Cafes & Restaurants
Date Published


Peking Cafe
Chinese cafés and cookery have played a role in Australian history since the Gold Rush era. While John Ahloo's establishment on the Ballarat goldfield is most well known thanks to a famous illustration it was in urban areas that the first Chinese "cook shops" became established. At first intended for the local Chinese community, others in the local community soon frequented these places. By the end of the 19th century Sydney and Melbourne had Chinese cafes that served both Chinese and "western" meals. By the early 20th century these establishments began to go up market and Chinese restaurants such as the Pekin Cafe in both Sydney and Melbourne served "chop suey", a style of dish copied from the United States.

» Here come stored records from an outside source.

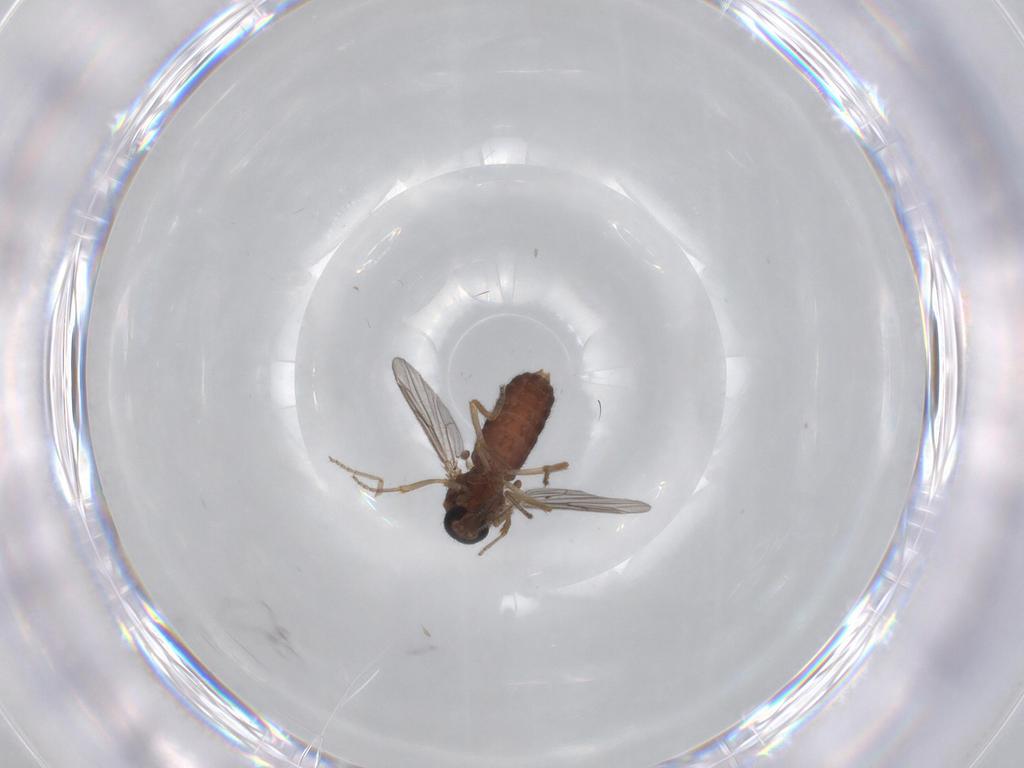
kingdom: Animalia
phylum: Arthropoda
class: Insecta
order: Diptera
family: Ceratopogonidae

While Chinese restaurants were mainly established in urban centres during the late nineteenth and early twentieth centuries—serving both the Chinese community and a broad urban clientele—they later spread into rural. In the post–World War II years, Chinese cafés began appearing across country towns. Australia’s continued enforcement of the White Australia policy prevented refugees fleeing mainland China for Hong Kong from formally entering the country. However, many in Hong Kong maintained long standing family and business connections with Australia. Using these networks, they were able to migrate not as refugees but as workers in cafés and other “Chinese occupations,” exploiting one of the few loopholes that the policy permitted.
Even after the decline of the White Australia policy many migrants of Chinese heritage from Malaysia, Singapore and Hong Kong found that preparing and selling a variation on their family cuisine was a way to survive. In this they did not differ from many post-war migrant communities that also established cafes and restaurants. Though "Chinese Australian meals" continued to dominate in rural towns.